Il metodo Tabata, la dieta di Noemi, consiste non soltanto nell’elaborazione di un nuovo piano alimentare, ma anche in una sorta di rieducazione psicologica che ha come fine ultimo quello di far acquisire al paziente delle ‘buone abitudini’ indispensabili per il mantenimento del risultato. A spiegarlo è la nutrizionista Monica Germani, che ha seguito personalmente la cantante in questo percorso di ‘crescita’ dal punto di vista interiore. Se da un lato, infatti, Noemi ha perso dei chili (15 in tutto, in un anno e mezzo), dall’altro ci ha guadagnato (anche) in termini di benessere e salute mentale: “L’aspetto nutrizionale è andato di pari passo al suo rapporto col cibo, che abbiamo corretto nel corso del tempo”, ha raccontato la dottoressa nel corso di un’intervista del 27 febbraio a Vanity Fair. “Ho inserito il cambiamento all’interno delle sue stesse abitudini, senza restrizioni e sempre attraverso una dieta bilanciata. Il successo di Noemi – prosegue – non è stato solo il dimagrimento, che è l’effetto di una nuova educazione alimentare. Siamo partite dal disordine e abbiamo messo ordine. Durante la dieta, Noemi ha sempre avuto le sue trasgressioni che ha imparato a controllare bilanciando al pasto successivo. Non aveva limitazioni su come cucinare gli alimenti e questo le ha permesso di riscoprirli, di riappropriarsi del gusto e di non vedere pranzo e cena come pasti tristi”.

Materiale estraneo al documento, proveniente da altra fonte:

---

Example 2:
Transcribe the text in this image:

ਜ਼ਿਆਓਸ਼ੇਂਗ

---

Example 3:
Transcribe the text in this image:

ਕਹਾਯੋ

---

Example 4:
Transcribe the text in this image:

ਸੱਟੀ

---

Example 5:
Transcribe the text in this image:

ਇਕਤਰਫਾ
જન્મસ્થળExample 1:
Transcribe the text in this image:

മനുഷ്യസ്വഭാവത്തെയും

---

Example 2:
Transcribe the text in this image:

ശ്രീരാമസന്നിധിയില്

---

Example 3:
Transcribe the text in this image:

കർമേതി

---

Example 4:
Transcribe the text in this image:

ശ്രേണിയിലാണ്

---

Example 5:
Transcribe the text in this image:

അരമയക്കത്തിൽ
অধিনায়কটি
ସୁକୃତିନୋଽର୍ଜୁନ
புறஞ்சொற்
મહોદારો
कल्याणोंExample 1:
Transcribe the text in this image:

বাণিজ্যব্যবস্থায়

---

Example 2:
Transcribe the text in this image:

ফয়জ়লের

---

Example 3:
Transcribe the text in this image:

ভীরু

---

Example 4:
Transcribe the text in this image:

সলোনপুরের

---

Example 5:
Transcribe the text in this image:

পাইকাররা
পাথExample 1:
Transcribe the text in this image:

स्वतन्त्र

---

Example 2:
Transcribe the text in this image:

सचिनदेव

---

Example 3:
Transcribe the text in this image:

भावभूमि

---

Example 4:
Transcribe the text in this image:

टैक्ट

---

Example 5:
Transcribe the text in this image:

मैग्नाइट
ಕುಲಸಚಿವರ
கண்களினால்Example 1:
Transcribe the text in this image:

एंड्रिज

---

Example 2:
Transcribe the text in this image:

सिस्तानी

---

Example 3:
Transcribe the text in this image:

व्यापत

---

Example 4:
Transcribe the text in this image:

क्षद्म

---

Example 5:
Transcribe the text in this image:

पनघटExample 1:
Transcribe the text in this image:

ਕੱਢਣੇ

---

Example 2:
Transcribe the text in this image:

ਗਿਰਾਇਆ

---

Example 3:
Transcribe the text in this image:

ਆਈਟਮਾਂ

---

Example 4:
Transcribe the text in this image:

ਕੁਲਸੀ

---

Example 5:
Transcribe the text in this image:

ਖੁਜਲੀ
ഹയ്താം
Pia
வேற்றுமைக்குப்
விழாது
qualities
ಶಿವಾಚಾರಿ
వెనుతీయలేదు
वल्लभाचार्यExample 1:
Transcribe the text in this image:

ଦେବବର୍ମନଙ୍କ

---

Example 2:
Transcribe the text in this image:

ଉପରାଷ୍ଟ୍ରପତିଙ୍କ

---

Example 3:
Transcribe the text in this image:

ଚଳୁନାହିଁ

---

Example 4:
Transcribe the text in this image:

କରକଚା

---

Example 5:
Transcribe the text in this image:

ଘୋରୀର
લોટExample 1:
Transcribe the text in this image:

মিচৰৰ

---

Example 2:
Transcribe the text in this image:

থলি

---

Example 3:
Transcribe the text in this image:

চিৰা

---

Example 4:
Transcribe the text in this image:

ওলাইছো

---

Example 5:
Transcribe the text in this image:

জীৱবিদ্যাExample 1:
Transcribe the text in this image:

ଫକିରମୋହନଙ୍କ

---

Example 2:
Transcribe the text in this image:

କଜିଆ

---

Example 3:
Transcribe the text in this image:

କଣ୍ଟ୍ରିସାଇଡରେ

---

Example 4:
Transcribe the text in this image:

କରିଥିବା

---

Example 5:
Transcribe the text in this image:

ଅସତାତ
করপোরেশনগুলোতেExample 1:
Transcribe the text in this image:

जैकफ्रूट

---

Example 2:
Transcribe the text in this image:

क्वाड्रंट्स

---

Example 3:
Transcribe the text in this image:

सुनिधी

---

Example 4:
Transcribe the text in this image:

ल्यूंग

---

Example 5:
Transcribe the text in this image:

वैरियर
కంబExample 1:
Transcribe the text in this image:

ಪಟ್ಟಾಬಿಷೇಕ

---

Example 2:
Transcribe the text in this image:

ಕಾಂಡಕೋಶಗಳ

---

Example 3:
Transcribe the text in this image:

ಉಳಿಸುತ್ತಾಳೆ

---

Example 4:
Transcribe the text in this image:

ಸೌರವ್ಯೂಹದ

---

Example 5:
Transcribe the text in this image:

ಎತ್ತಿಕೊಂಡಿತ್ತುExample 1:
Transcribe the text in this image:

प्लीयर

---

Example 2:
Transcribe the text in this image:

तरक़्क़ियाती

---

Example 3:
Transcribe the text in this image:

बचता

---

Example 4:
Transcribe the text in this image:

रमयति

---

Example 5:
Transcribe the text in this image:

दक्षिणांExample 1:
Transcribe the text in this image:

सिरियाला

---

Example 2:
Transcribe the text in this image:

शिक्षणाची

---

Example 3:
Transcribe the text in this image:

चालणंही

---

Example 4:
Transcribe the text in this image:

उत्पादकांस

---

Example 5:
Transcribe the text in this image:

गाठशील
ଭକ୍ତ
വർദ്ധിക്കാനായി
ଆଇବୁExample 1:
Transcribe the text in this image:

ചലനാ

Dieta di Noemi, un regime poco restrittivo

In realtà, sottolinea la nutrizionista, la dieta di Noemi non è nulla di complicato. Anzi: durante il percorso, sono concessi anche dei piccoli strappi alla regola, per esempio con i carboidrati, di cui lei stessa invita a ‘fare buon uso’. Per esempio, possono rappresentare delle gratificazioni, delle ‘coccole’ per spronarsi ad andare avanti. “Consiglio di non iniziare con un regime troppo restrittivo, perché non è sostenibile sul lungo periodo e si rischia di prendere ancora più peso”, mette in guardia la dietista. Monica Germani, infatti, lavora soprattutto sull’aspetto ‘interiore’ della dieta, perché è dal di dentro che nasce e matura la necessità (consapevolezza) di (dover) cambiare. “Cerco sempre di inserirmi nelle abitudini delle persone. Se c’è un paziente che non riesce a fare colazione, non lo obbligo, ma gliela faccio fare più tardi, bilanciando i nutrienti nello spuntino. Basta dare tempo al tempo, e alla fine nascerà in lui l’esigenza di fare colazione e non la abbandonerà più”.